It had been a year, and so we gathered to pray and remember a life well lived. The four of us sat at the kitchen table, which was filled with pastries and fruit and white votive candles.

The widow was quiet as we began our prayer service. We started by remembering her husband, his life and his goodness. The memories flowed easily, as we had been neighbors and friends for years. There was humor and sadness, conversation and silence.

We read the words from John 14:1-6 that were said at his funeral.

Do not let your hearts be troubled. You have faith in God; have faith also in Me. In My Father’s house there are many dwelling places. If there were not, would I have told you that I am going to prepare a place for you? And if I go and prepare a place for you, I will come back again and take you to Myself, so that where I am you also may be. Where I am going you know the way.

Thomas said to Him, “Master, we do not know where You are going; how can we know the way?
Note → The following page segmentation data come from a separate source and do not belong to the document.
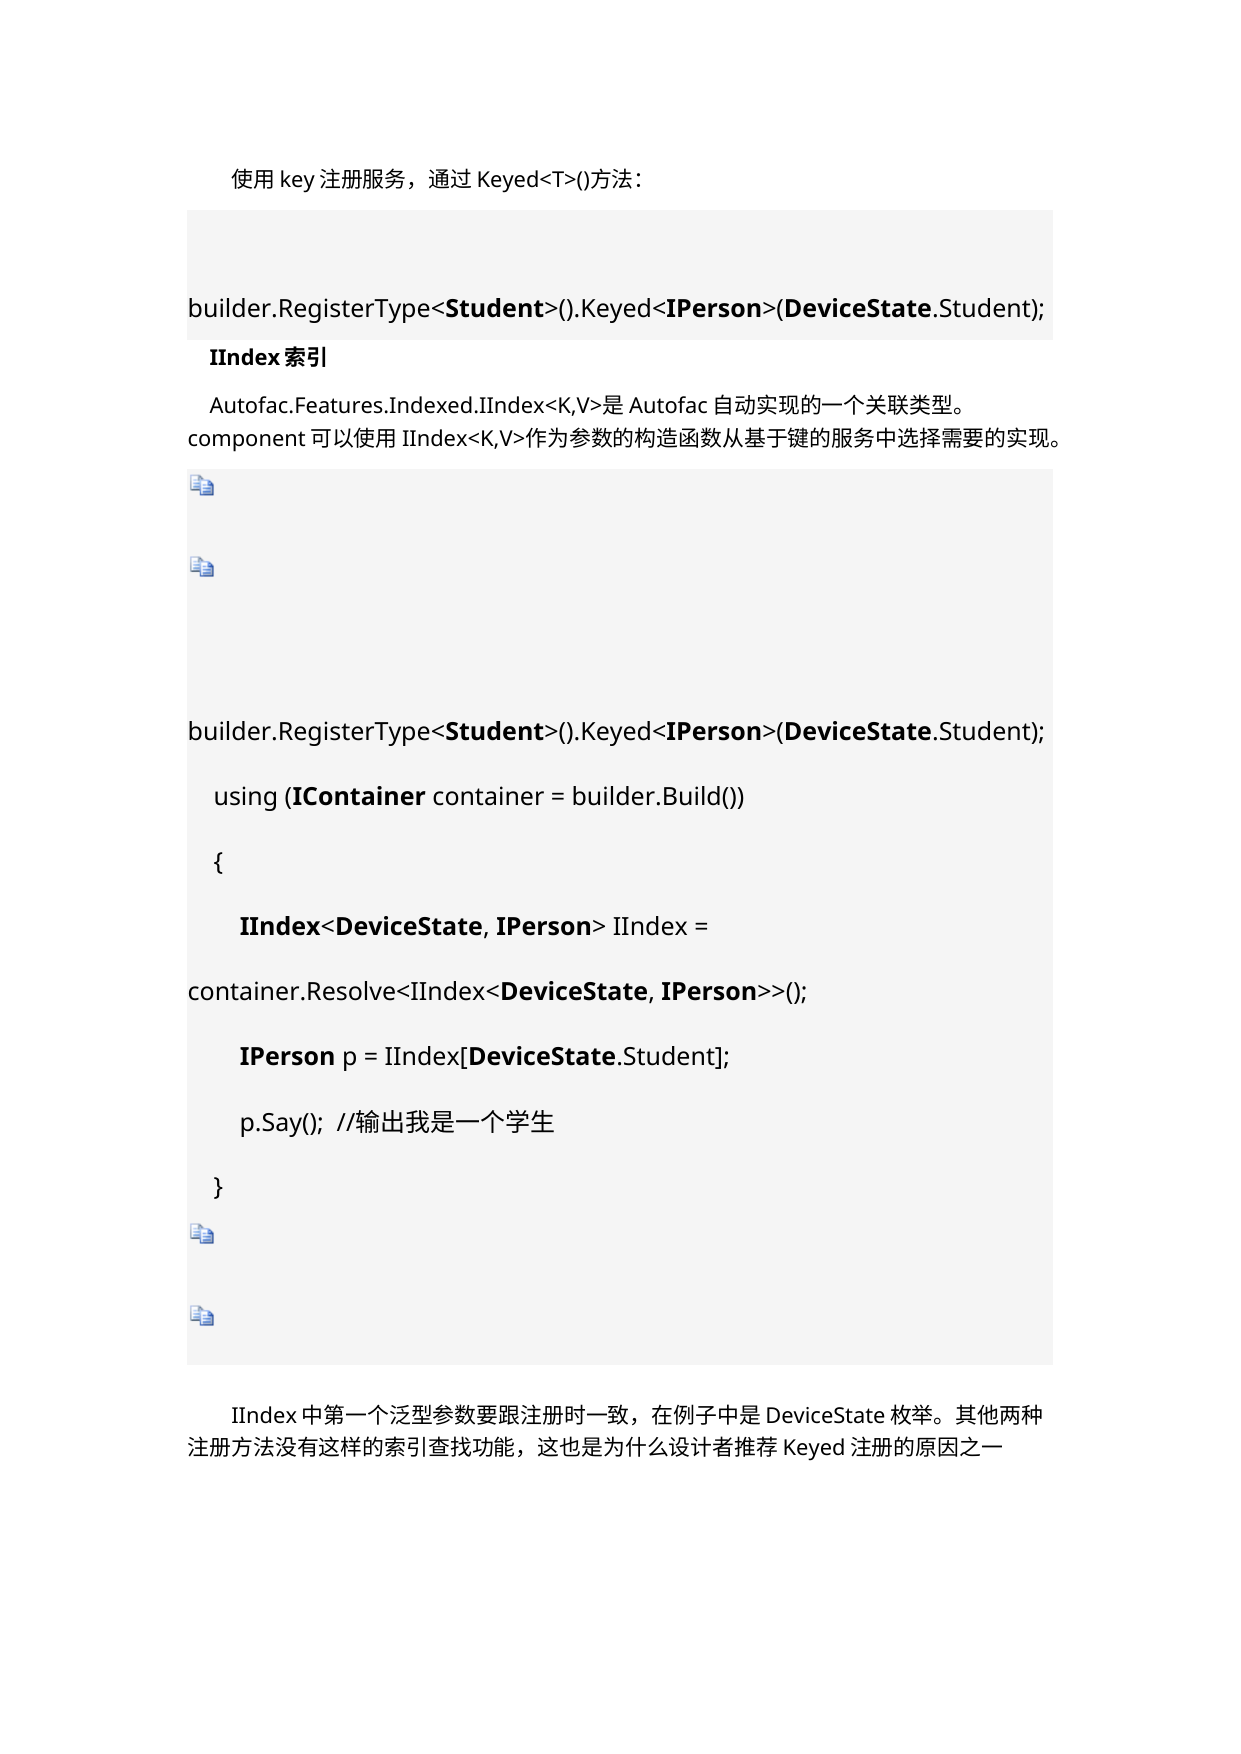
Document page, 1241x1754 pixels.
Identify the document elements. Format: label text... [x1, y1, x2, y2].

text { [187, 828, 1053, 893]
text } [187, 1153, 1053, 1218]
text Autofac.Features.Indexed.IIndex<K,V>是Autofac自动实现的一个关联类型。component可以使用IIndex<K,V>作为参数的构造函数从基于键的服务中选择需要的实现。 [187, 388, 1053, 453]
text using (IContainer container = builder.Build()) [187, 763, 1053, 828]
text builder.RegisterType<Student>().Keyed<IPerson>(DeviceState.Student); [187, 210, 1053, 340]
text p.Say(); //输出我是一个学生 [187, 1088, 1053, 1153]
picture [187, 1217, 219, 1249]
text IIndex中第一个泛型参数要跟注册时一致，在例子中是DeviceState枚举。其他两种注册方法没有这样的索引查找功能，这也是为什么设计者推荐Keyed注册的原因之一 [187, 1397, 1053, 1462]
text builder.RegisterType<Student>().Keyed<IPerson>(DeviceState.Student); [187, 633, 1053, 763]
text IIndex<DeviceState, IPerson> IIndex = container.Resolve<IIndex<DeviceState, IPerson>>(); [187, 893, 1053, 1023]
text IIndex索引 [187, 340, 1053, 373]
text IPerson p = IIndex[DeviceState.Student]; [187, 1023, 1053, 1088]
picture [187, 550, 219, 582]
picture [187, 1299, 219, 1331]
picture [187, 468, 219, 501]
text 使用key注册服务，通过Keyed<T>()方法： [187, 162, 1053, 194]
Jesus said to him, “I am the way and the truth and the life. No one comes to the Father except through Me.”

As we sat together on that grey spring morning, I was reminded of the elderly women of the early Church.

I wondered how they honored the sacred memories of their loved ones. Did they gather in their homes, and did they pray together on special anniversaries?

Did they tell their daughters and granddaughters what they were doing? What were their traditions?

In Romans 12, St. Paul explains the concept of the Body of Christ. We are one body in Christ, but there are many parts. And, just like our human bodies, the parts have many different functions.

How many times as Catholics have we sung the lyrics from Marty Haugen’s song? We are many parts, we are all one body. And the gifts we have we are given to share. May the Spirit of love make us one indeed. One, the love that we share; one, our hope in despair, one, the cross that we bear.

As the older women in the Church, we have spent years developing our gifts — both the Mary gifts and the Martha gifts — through our lives as wives and mothers, and now as grandmothers and great-grandmothers.

Many of us no longer have the daily care of children or the responsibilities of careers. Perhaps now is the time for us to focus on developing the same gifts as the elderly women of the early Church. Like many women my age, I’m still learning as I maneuver through this time of my life, but I know that our daughters and our granddaughters are watching us. What they see us do, they may emulate in 25 or 50 years. And their daughters and their granddaughters will be watching them.